数据库 及数据下载
目录
要点: 熟悉生信分析常用的数据库及数据下载方法。
参考基因组
参考基因组主要包括序列文件fa和注释文件gtf。 本文主要关注物种是人和鼠。以human为例,常见的版本有 hg19和hg38。有三个提供者 ensemble,UCSC和NCBI。
注意:下载的时候要注意配套,即从同一个提供者下载fa和gtf,否则后期会多很多麻烦。
Ensembl /GENCODE
Ensembl
官网: https://asia.ensembl.org/index.html,建议自己到主页找,不要用下面的链接,因为每个月都在更新。
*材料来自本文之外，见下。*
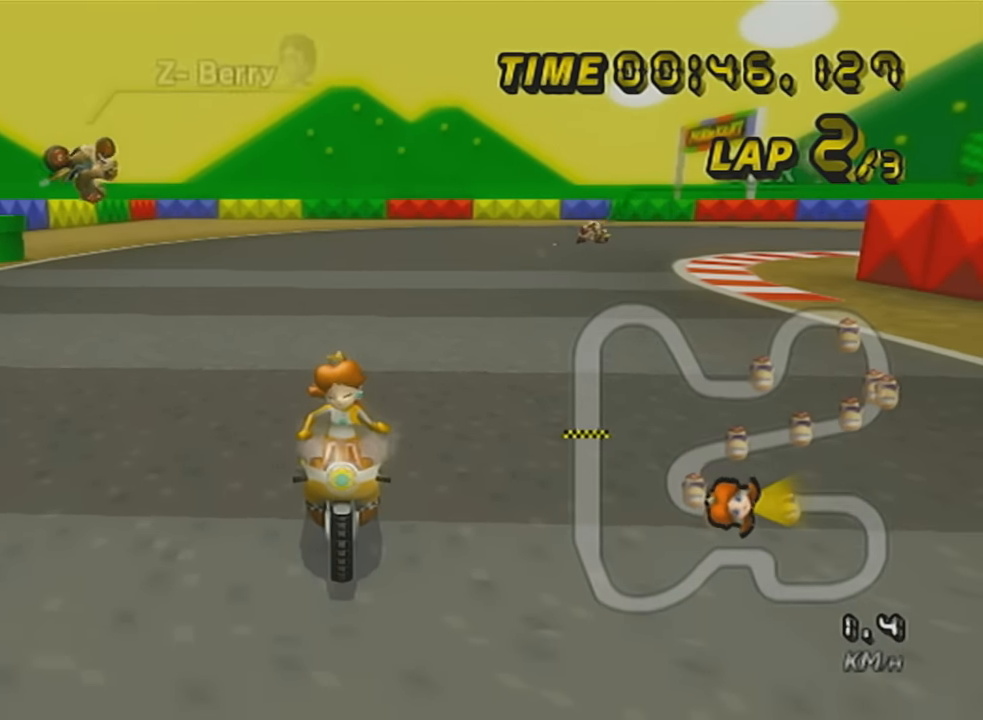
{"buttons": ["A", "X", "R1"], "left_stick": "right", "events": [[167, "X", "up"], [167, "left_stick", "up-left"], [234, "L1", "down"], [300, "X", "down"], [317, "left_stick", "left"], [351, "L1", "up"], [484, "left_stick", "right"]]}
单击中部的 human,新页面右侧Gene annotation中 Download FASTA files for genes, cDNAs, ncRNA, proteins,及 Download GTF or GFF3 files for genes, cDNAs, ncRNA, proteins,
# fasta: ftp://ftp.ensembl.org/pub/release-102/fasta/homo_sapiens/dna/ $ wget ftp://ftp.ensembl.org/pub/release-102/fasta/homo_sapiens/dna/Homo_sapiens.GRCh38.dna.primary_assembly.fa.gz $ gunzip Homo_sapiens.GRCh38.dna.primary_assembly.fa.gz 几个版本的区别: * 'dna' - unmasked genomic DNA sequences. * 'dna_rm' - masked genomic DNA. Interspersed repeats and low complexity regions are detected with the RepeatMasker tool and masked by replacing repeats with 'N's. * 'dna_sm' - soft-masked genomic DNA. All repeats and low complexity regions have been replaced with lowercased versions of their nucleic base # gtf: ftp://ftp.ensembl.org/pub/release-102/gtf/homo_sapiens/ $ wget ftp://ftp.ensembl.org/pub/release-102/gtf/homo_sapiens/Homo_sapiens.GRCh38.102.chr.gtf.gz # In the case of human and mouse, the GTF files found here are equivalent to the GENCODE gene set. # mouse $ wget ftp://ftp.ensembl.org/pub/release-102/gtf/mus_musculus/Mus_musculus.GRCm38.102.chr.gtf.gz #带chr的少很多行,可能是只有染色体,不包含未拼接上的。 $ wget ftp://ftp.ensembl.org/pub/release-102/fasta/mus_musculus/dna/Mus_musculus.GRCm38.dna.primary_assembly.fa.gz
GENCODE
官网: https://www.gencodegenes.org/,建议自己到主页找,不要用下面的链接,因为每个月都在更新。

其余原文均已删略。